Extracted records

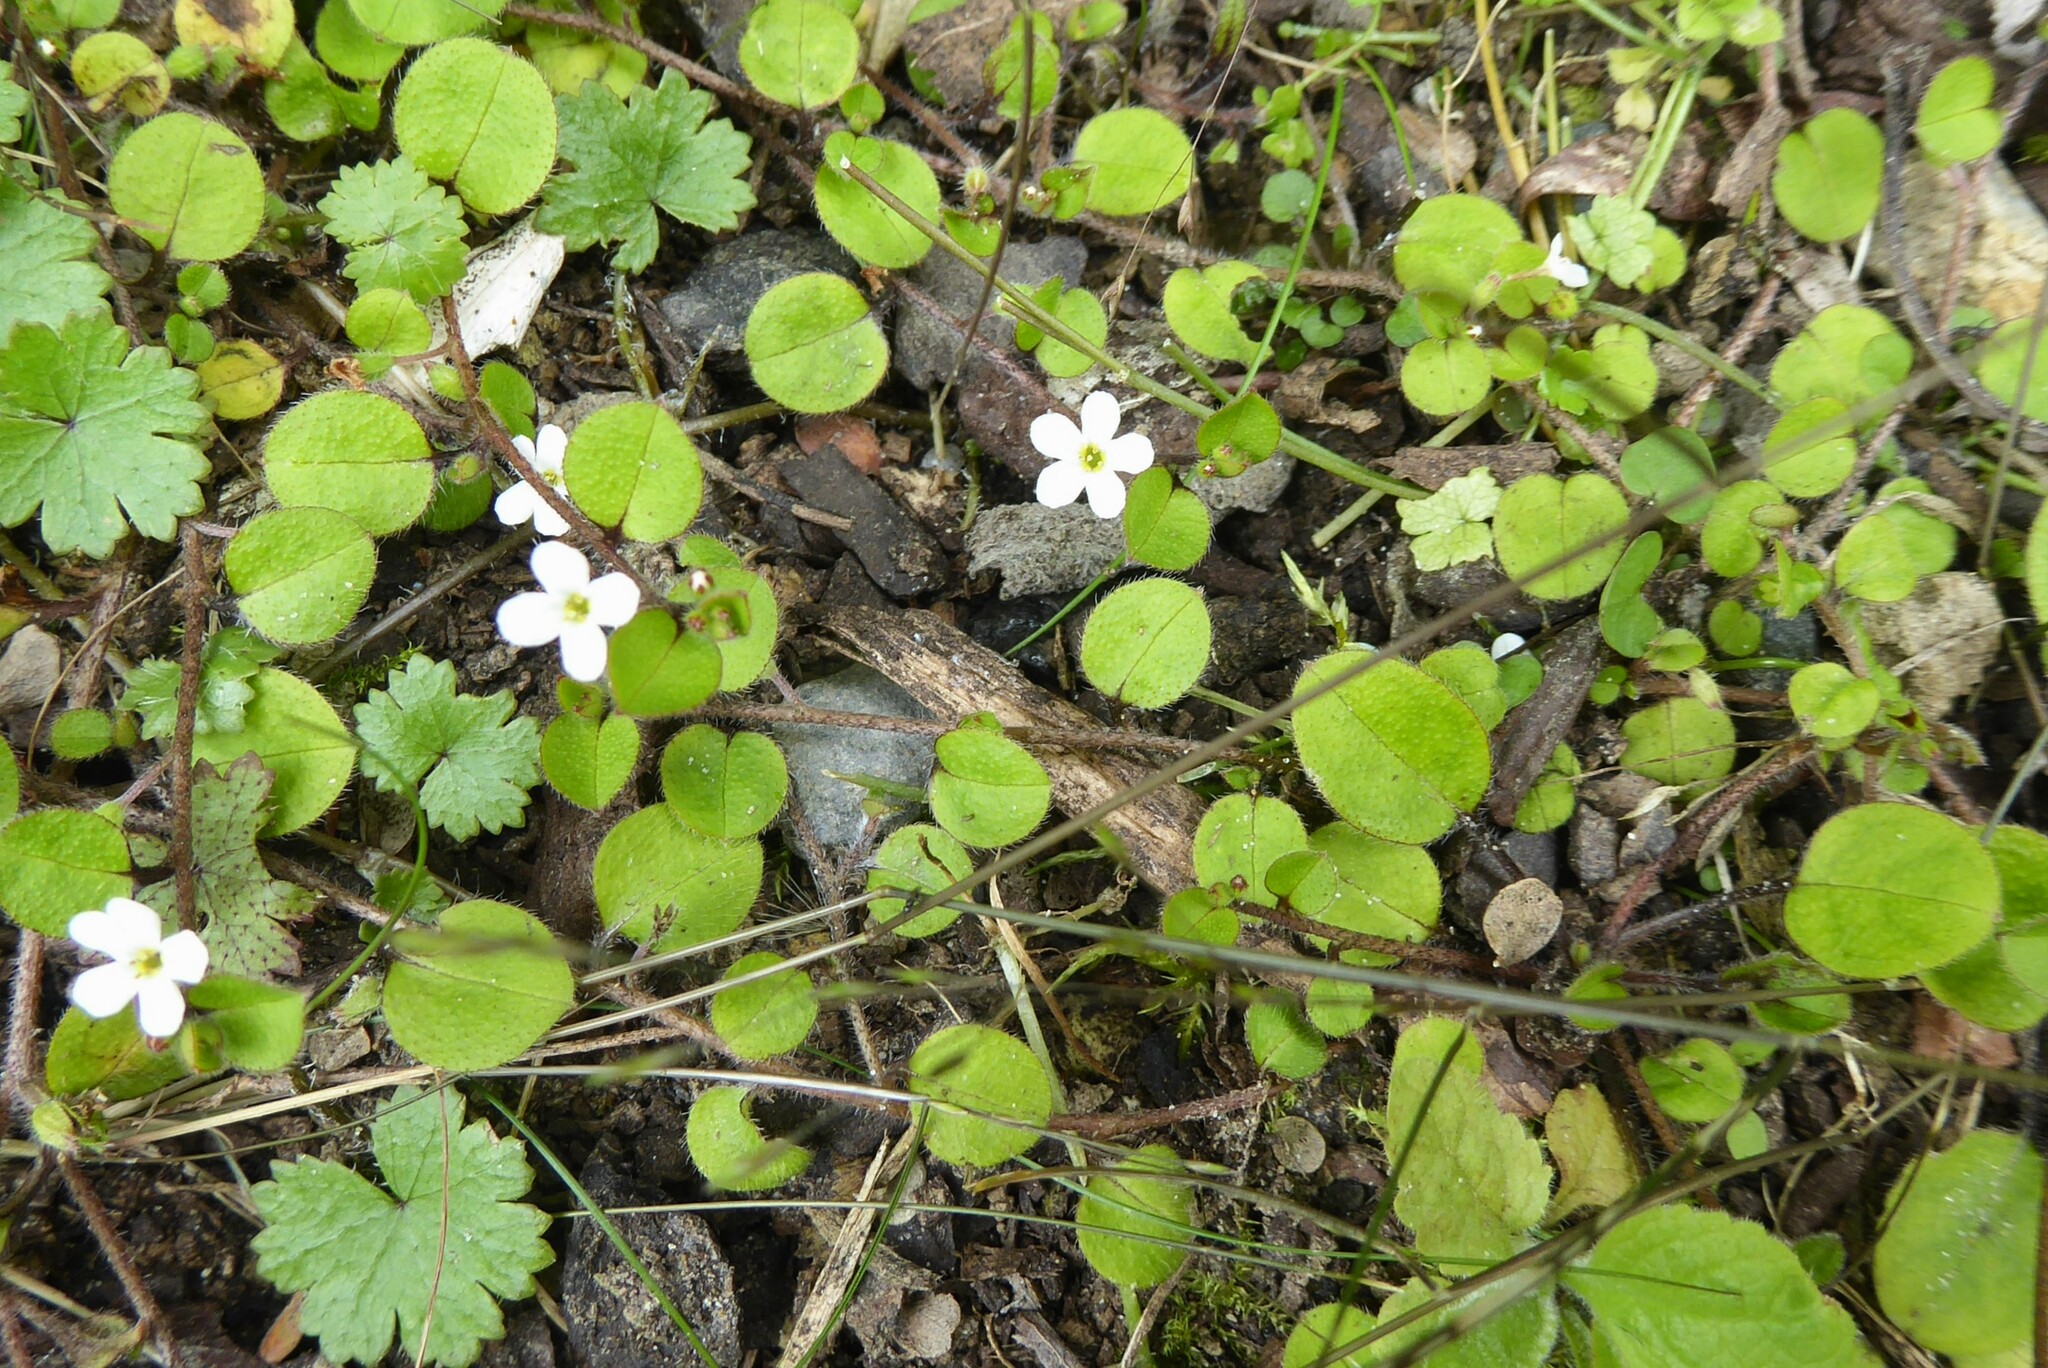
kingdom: Plantae
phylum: Tracheophyta
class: Magnoliopsida
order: Boraginales
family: Boraginaceae
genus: Myosotis
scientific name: Myosotis spathulata
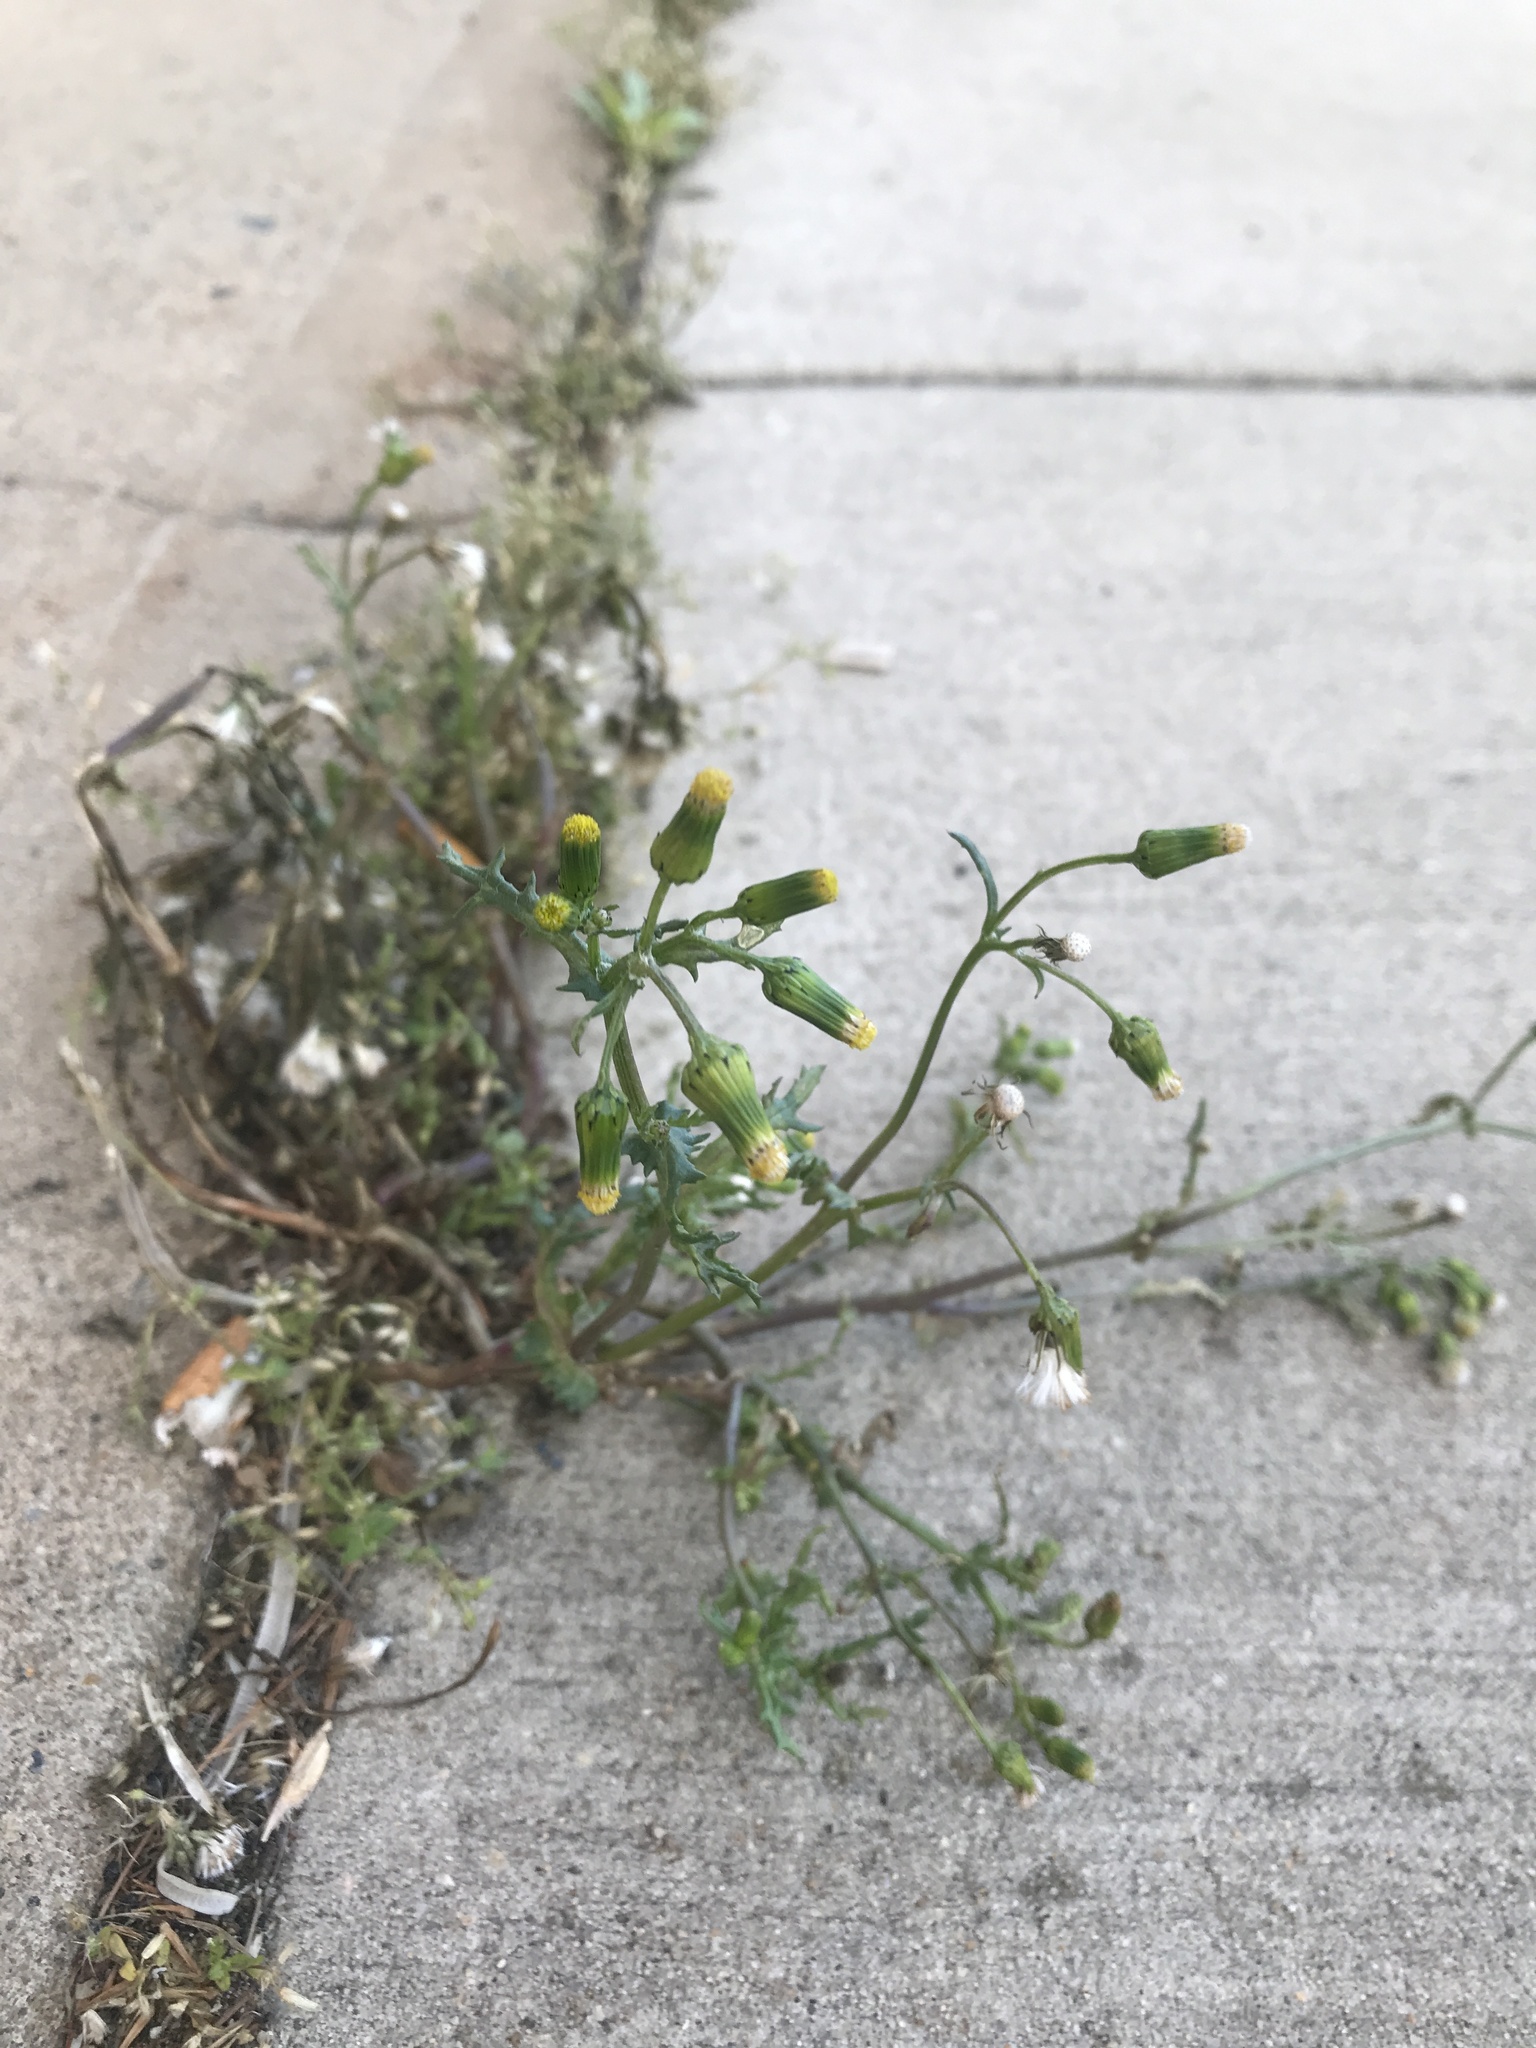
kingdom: Plantae
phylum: Tracheophyta
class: Magnoliopsida
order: Asterales
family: Asteraceae
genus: Senecio
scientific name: Senecio vulgaris
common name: Old-man-in-the-spring
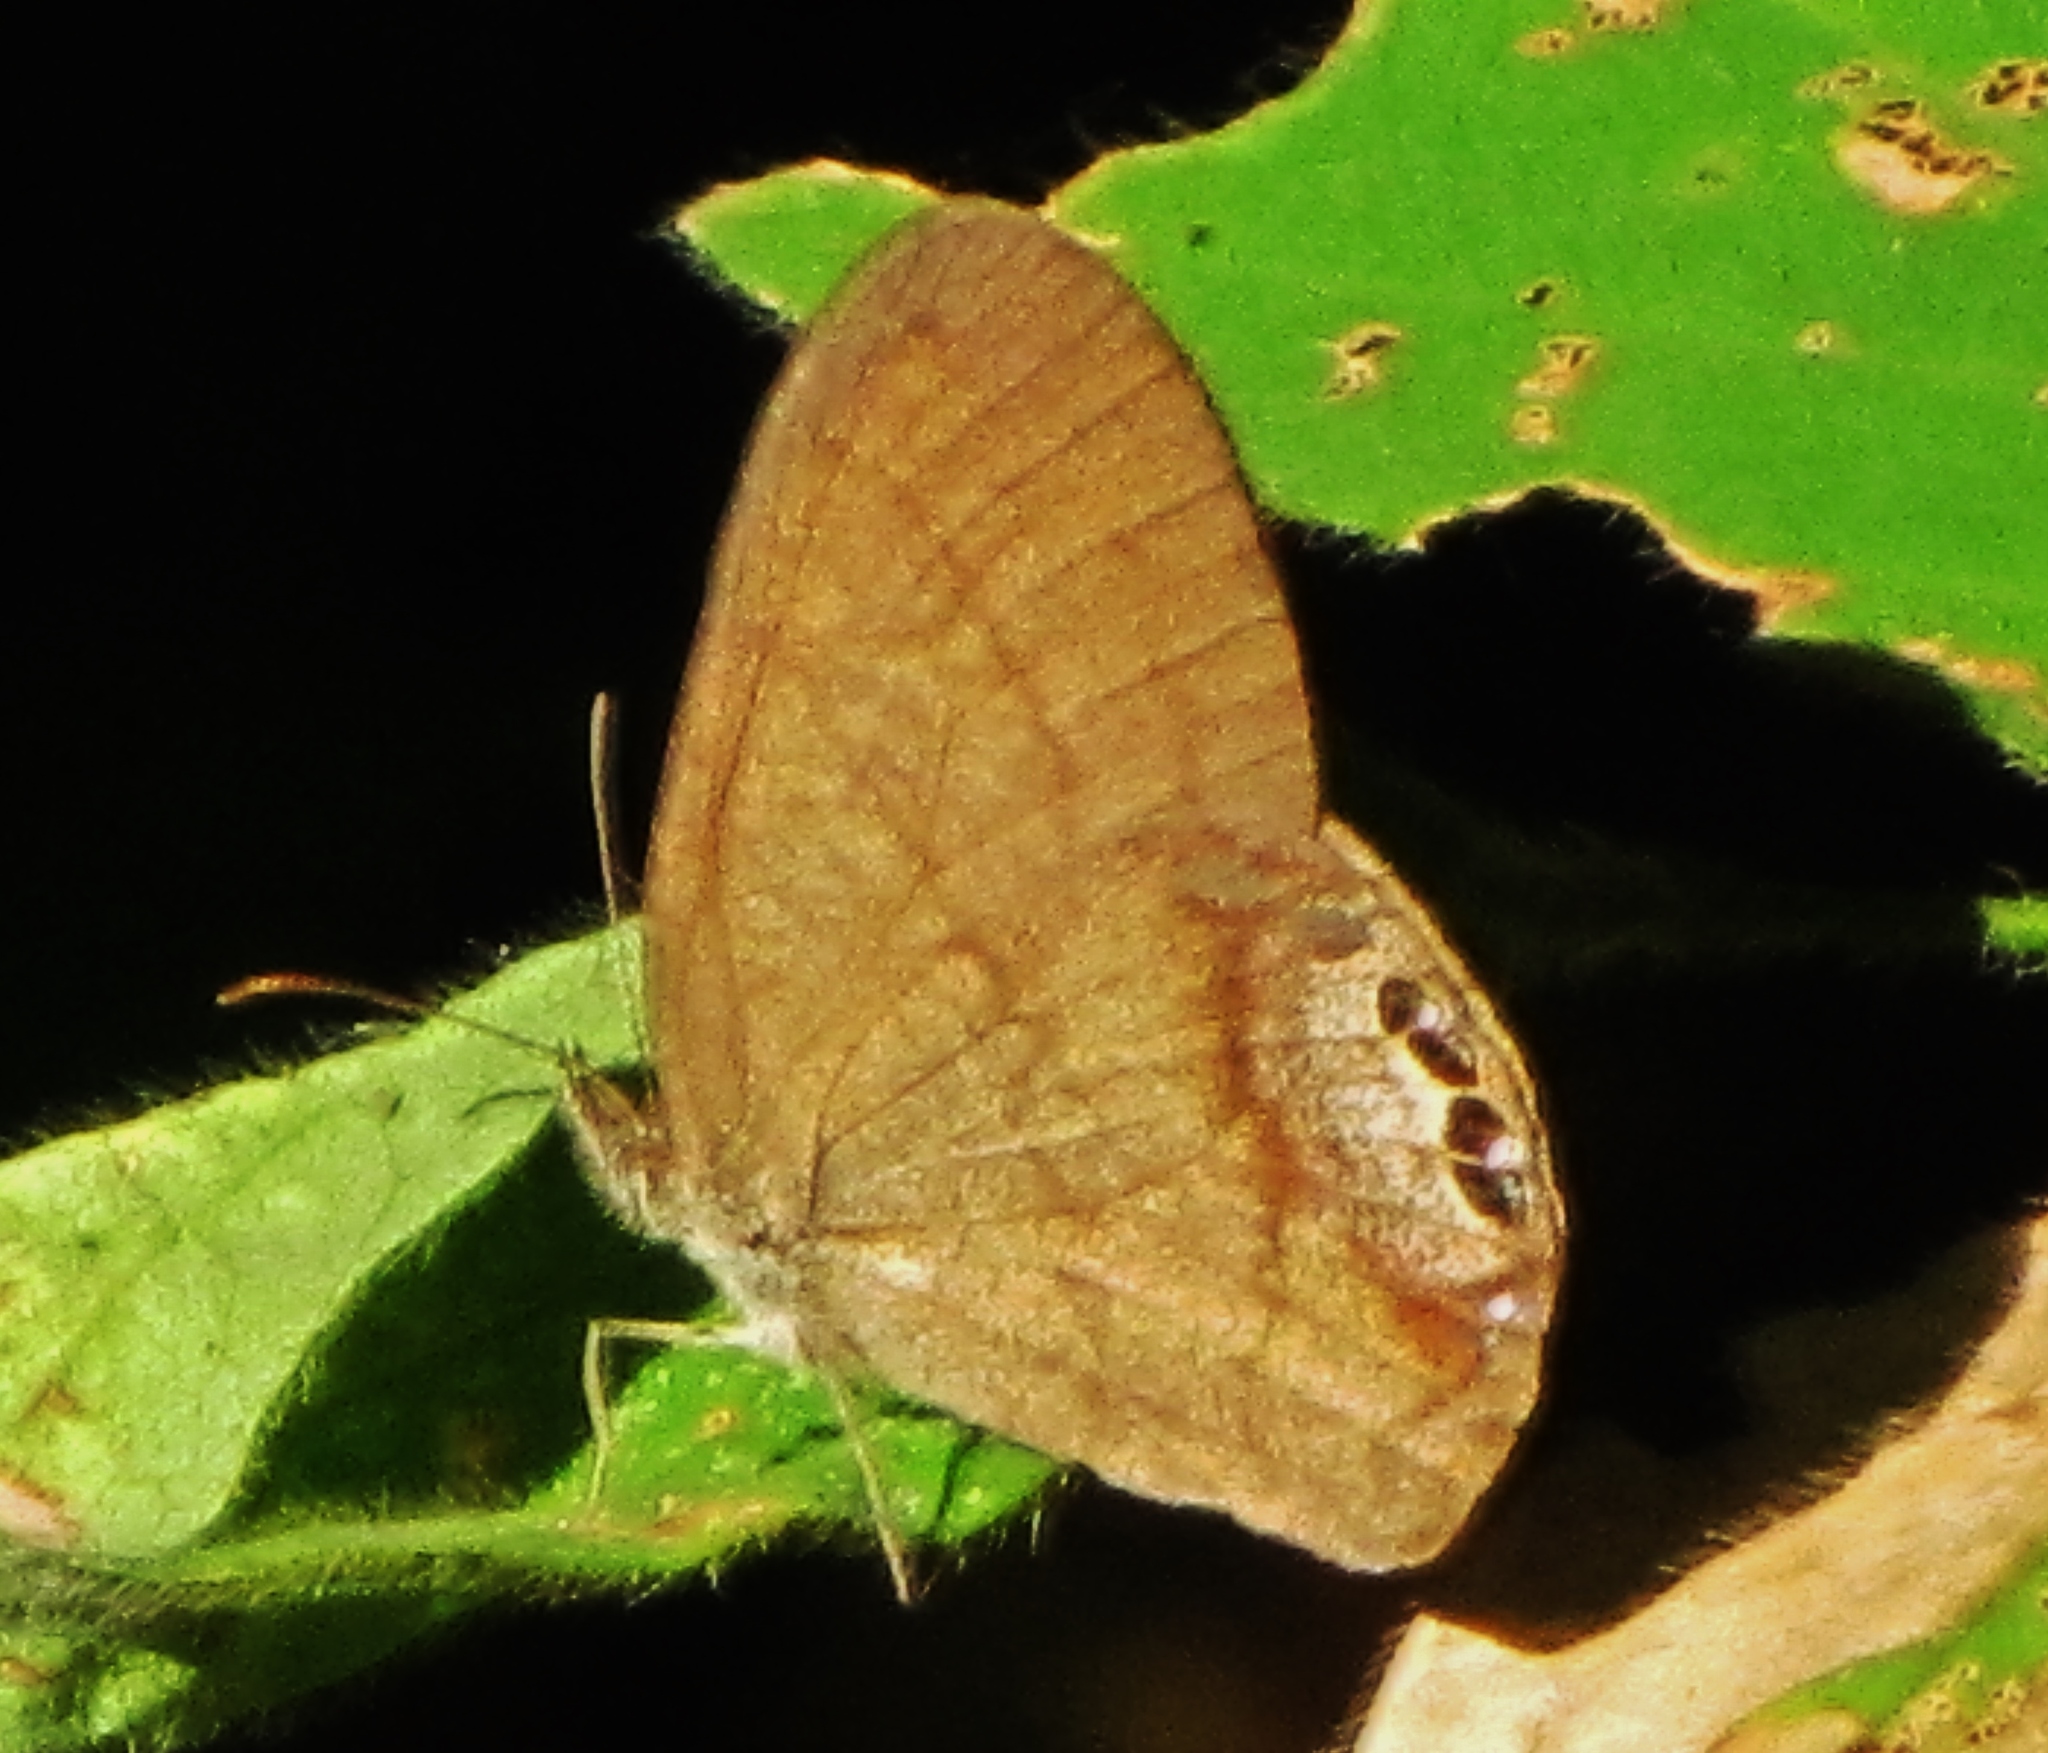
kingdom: Animalia
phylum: Arthropoda
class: Insecta
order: Lepidoptera
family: Nymphalidae
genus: Euptychia
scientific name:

- _WHAT THIS TASK INVOLVES_
Copy the records word for word, beginning at the line that contains "family: Boraginaceae" and continuing through the last line of the records. Leave out the pictures.

- _IN RESPONSE_
family: Boraginaceae
genus: Myosotis
scientific name: Myosotis spathulata
kingdom: Plantae
phylum: Tracheophyta
class: Magnoliopsida
order: Asterales
family: Asteraceae
genus: Senecio
scientific name: Senecio vulgaris
common name: Old-man-in-the-spring
kingdom: Animalia
phylum: Arthropoda
class: Insecta
order: Lepidoptera
family: Nymphalidae
genus: Euptychia
scientific name:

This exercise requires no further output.